**WHAT TO WORK ON:**
**a)** In the Yandex excerpt, when did Volozh step down as Yandex CEO?
**b)** Rewrite the part of the Yandex excerpt that opens with the words containing "Others turned on" and closes with "his Amsterdam mansion.", changing "mansion" to "residence".
**c)** Resume the Yandex excerpt after its final sentence.

**SOURCE EXTRACT:**
#####

Others turned on Yandex in the aftermath of Russia’s invasion of Ukraine in February 2022. Former employees accused the company of collaborating with the military, and the European Union sanctioned Volozh personally for “supporting, materially or financially, the Government of the Russian Federation” through his role as CEO of a company that was “promoting state narratives in its search results.” Later that year, anti-war protesters began squatting in (and, he says, destroying) his Amsterdam mansion.

The same day sanctions against him were announced, Volozh stepped down as Yandex CEO. The criticism the company faced after the war began references a time when he had no control over Yandex, Volozh now claims. “That was one of the reasons actually for us [Volozh and his Yandex team] to leave, because you couldn’t influence [the company] anymore,” he says.

In August 2023, he became the rare Russian business leader to publicly condemn the war in Ukraine. “Russia’s invasion of Ukraine is barbaric, and I am categorically against it,” he said in a statement. Today, he emphasizes that he stands by those words, even though he cannot comment publicly on why he waited 18 months after the invasion to speak out. “My views are the same as they were almost a year ago,” he insists.

#####

**EXERCISE DATA:**
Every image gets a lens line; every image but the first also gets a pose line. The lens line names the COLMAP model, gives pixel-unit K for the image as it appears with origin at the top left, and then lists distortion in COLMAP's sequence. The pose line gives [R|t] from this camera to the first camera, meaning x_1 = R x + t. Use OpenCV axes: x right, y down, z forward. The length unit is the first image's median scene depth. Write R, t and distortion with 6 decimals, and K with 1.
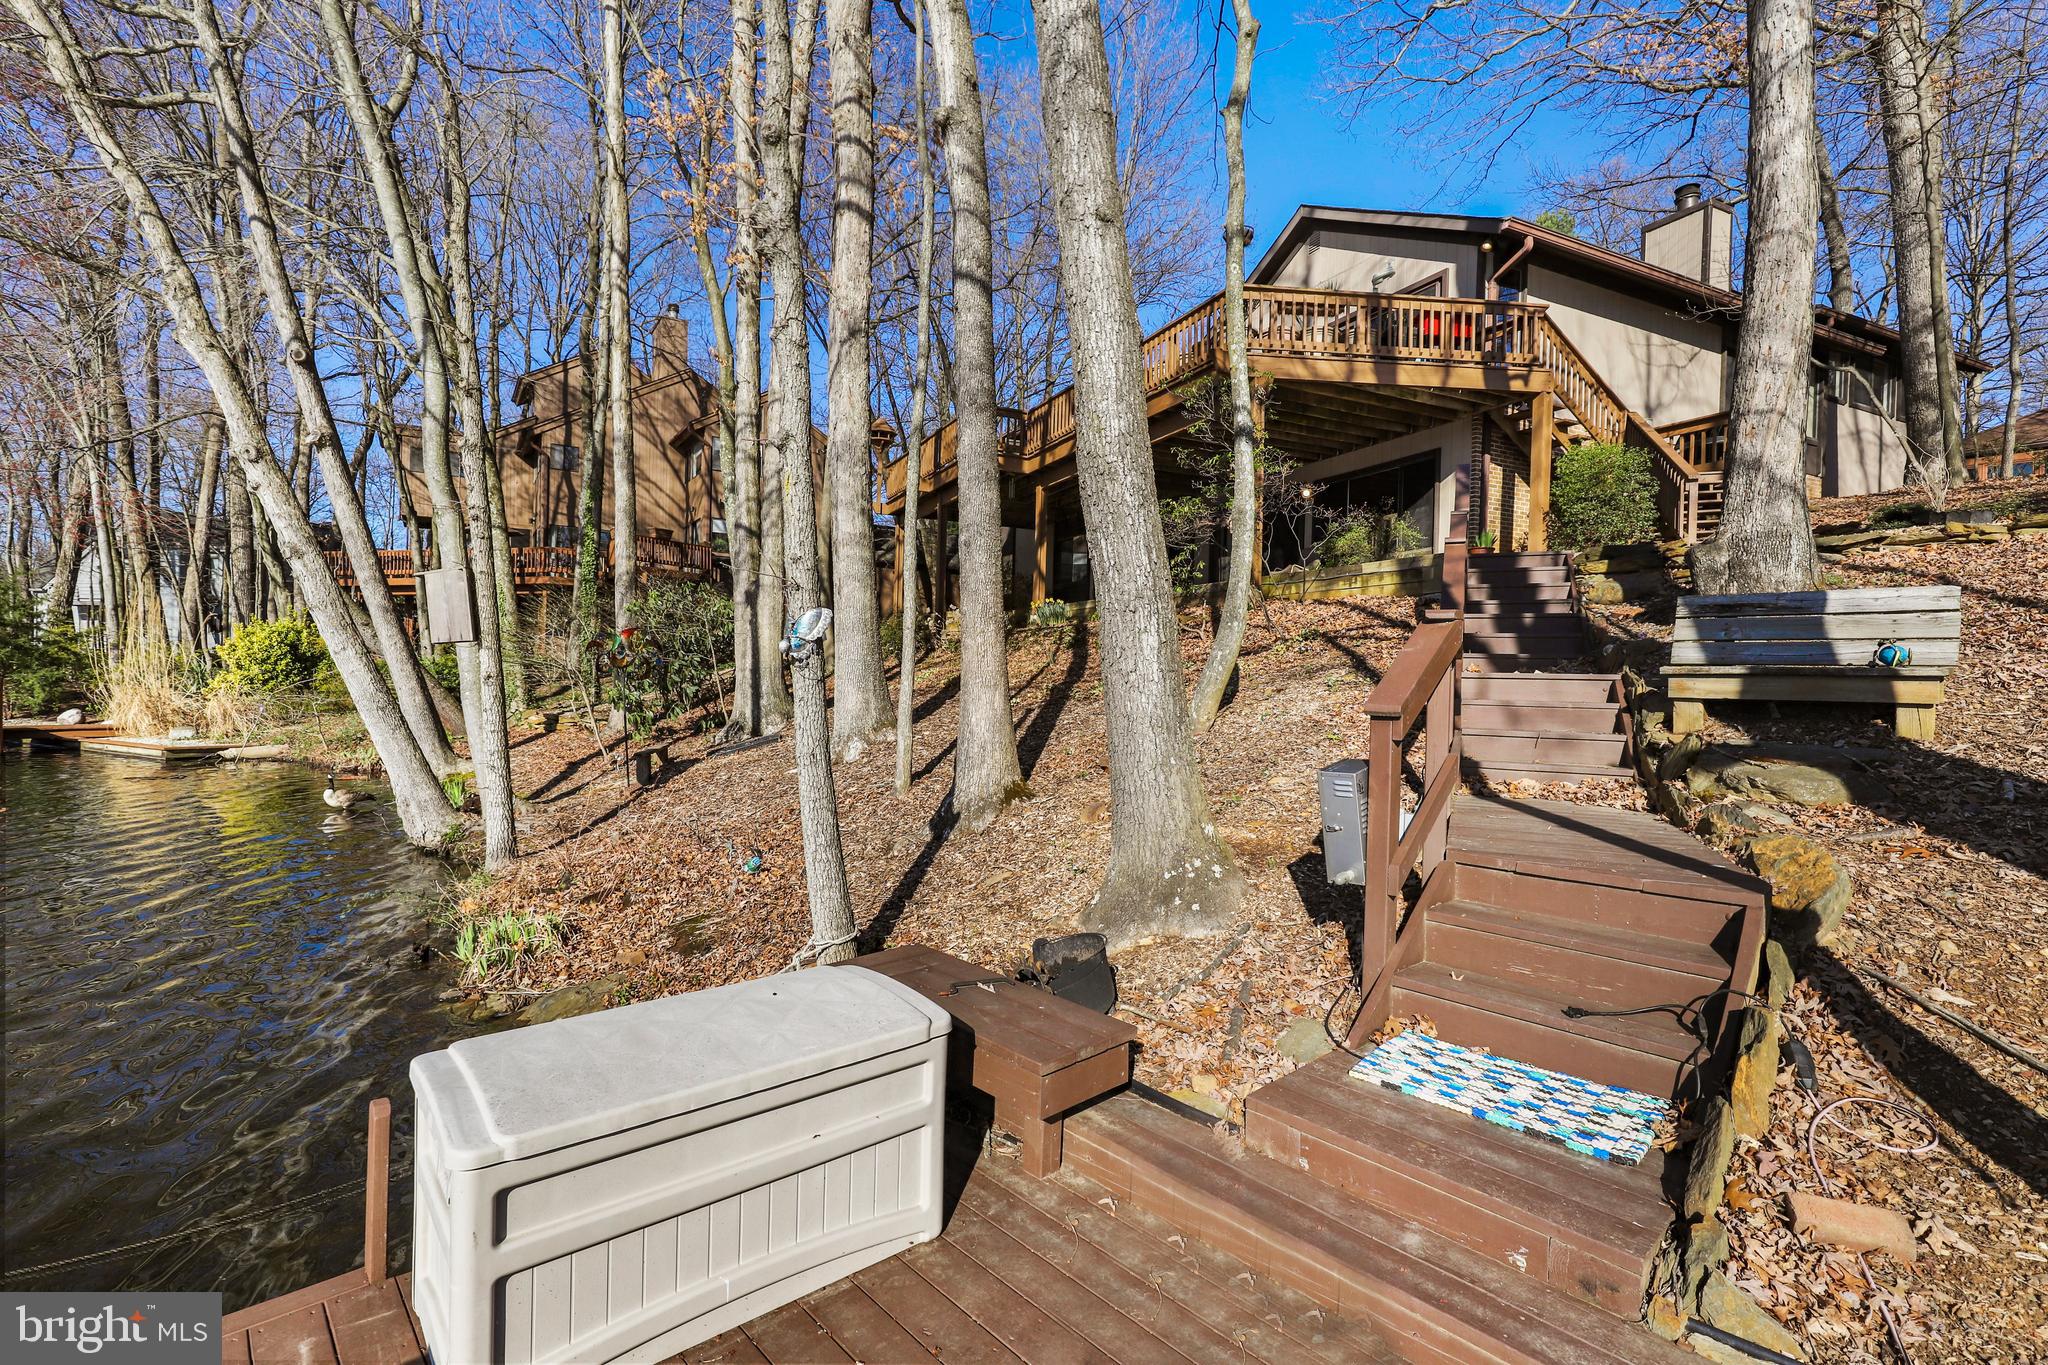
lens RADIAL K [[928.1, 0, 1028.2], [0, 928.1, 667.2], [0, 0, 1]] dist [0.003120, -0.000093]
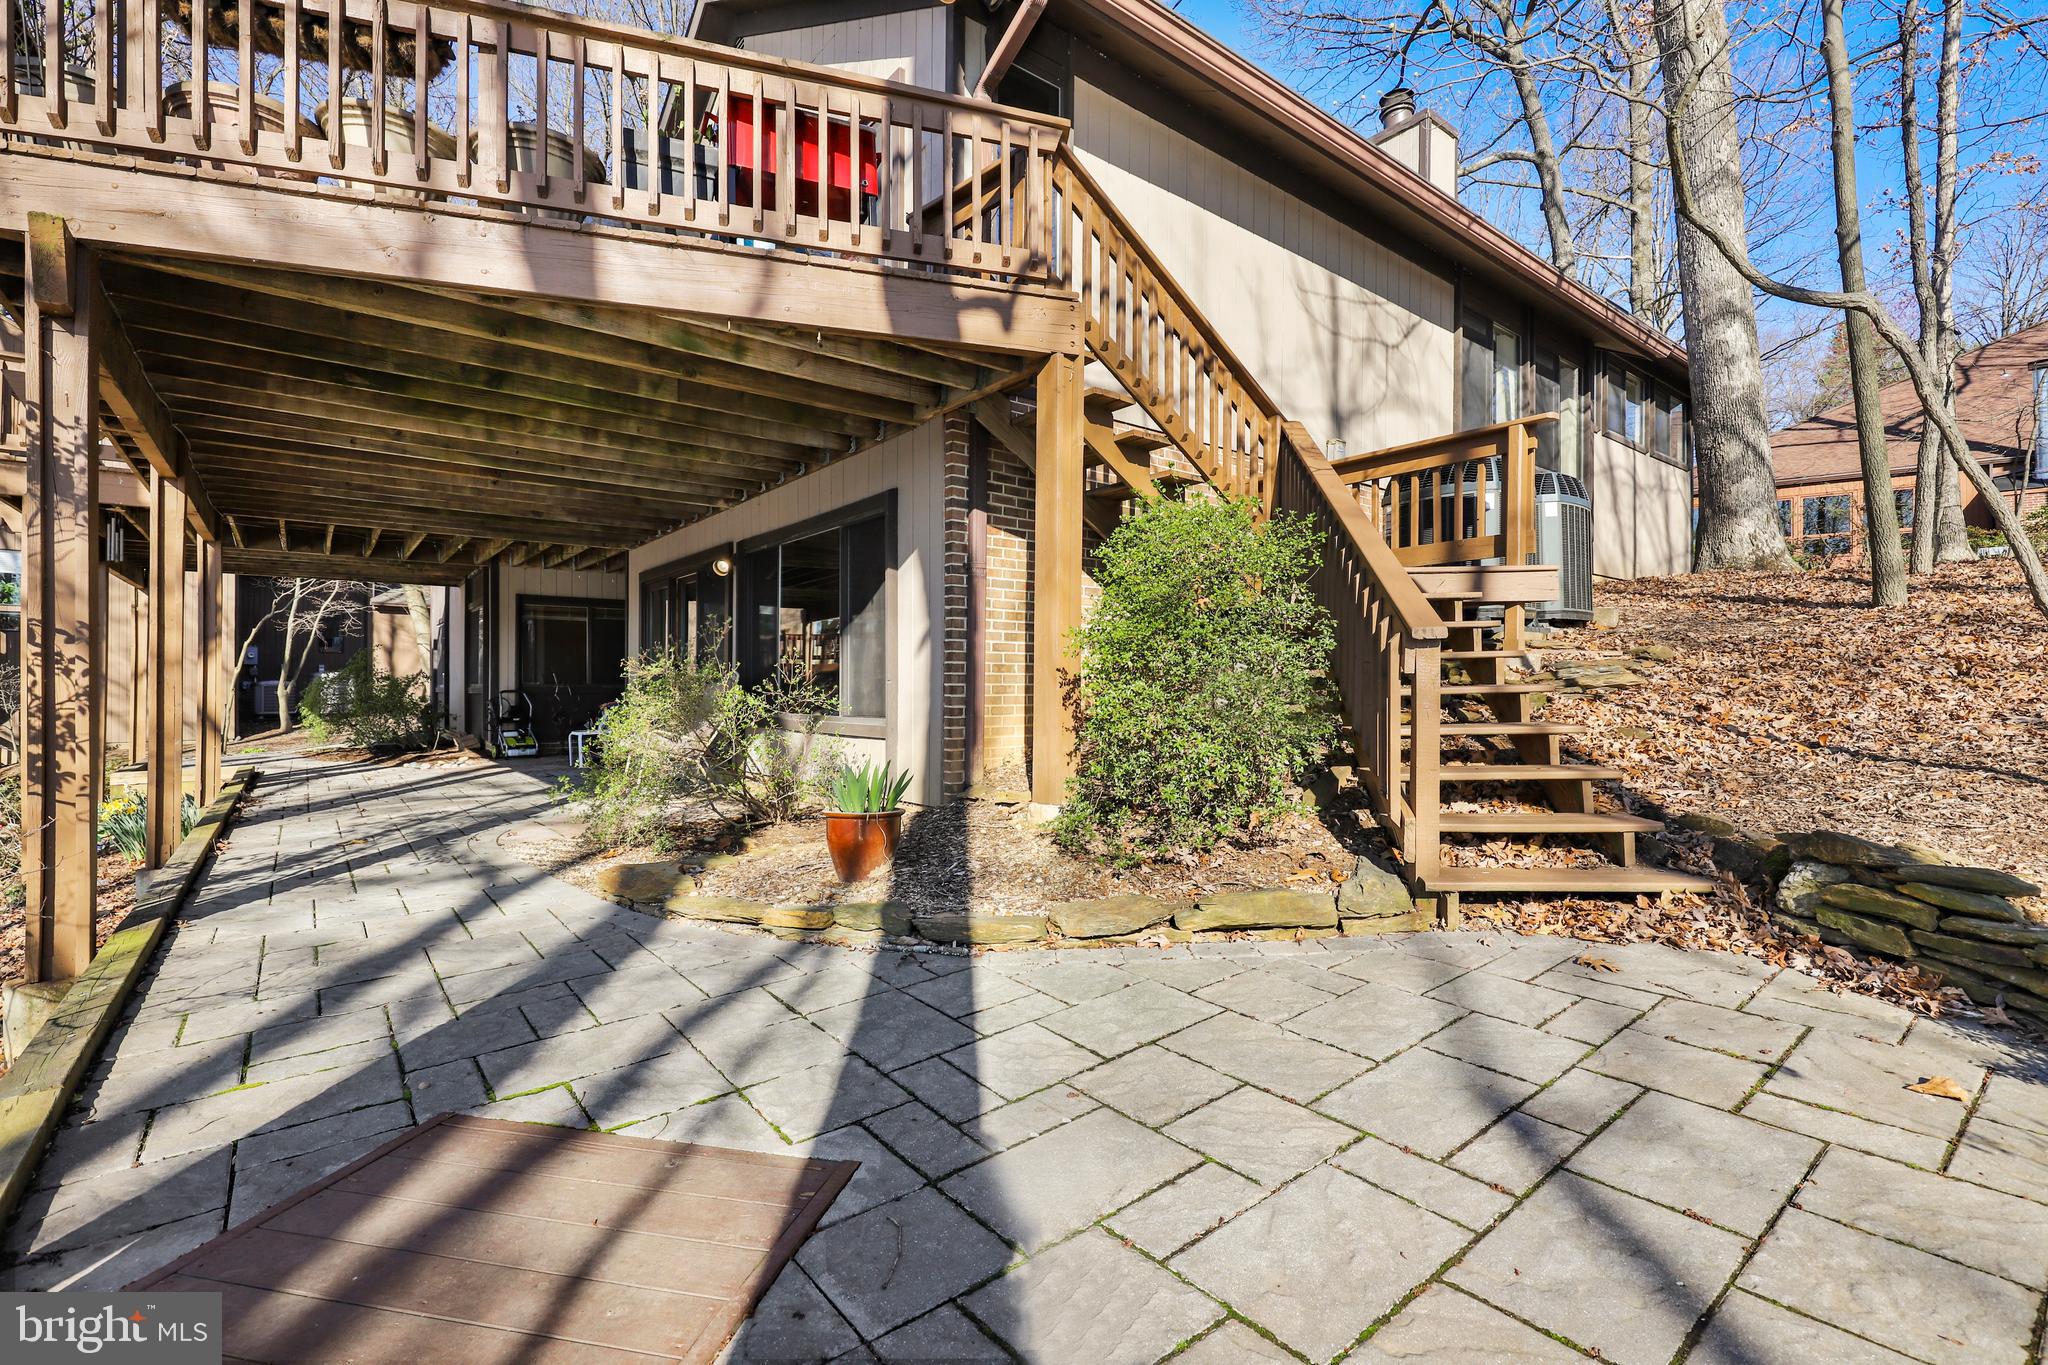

#####

**ANSWERS TO THIS EXERCISE:**
**a)** The same day the sanctions against him were announced.

**b)**
Others turned on Yandex in the aftermath of Russia’s invasion of Ukraine in February 2022. Former employees accused the company of collaborating with the military, and the European Union sanctioned Volozh personally for “supporting, materially or financially, the Government of the Russian Federation” through his role as CEO of a company that was “promoting state narratives in its search results.” Later that year, anti-war protesters began squatting in (and, he says, destroying) his Amsterdam residence.

**c)**
After Volozh spoke out against the war and moved to sever ties with Russia, the EU lifted the sanctions against him in March, earlier this year. On Monday, after almost two years, the sale of Russian assets was also declared done. “All connections with Russia have now been severed," John Boynton, Yandex NV chair, announced, clearing the way for Volozh’s return.

Volozh is hoping this will be a new, less political chapter in his life. “We’re building the basic infrastructure, which is very much nonpolitical, unlike what Yandex turned out to be,” he says. And he doesn’t anticipate Nebius being his final venture. “This is just yet another company,” he says, “and I hope [it will be] much bigger, better than what was built before.”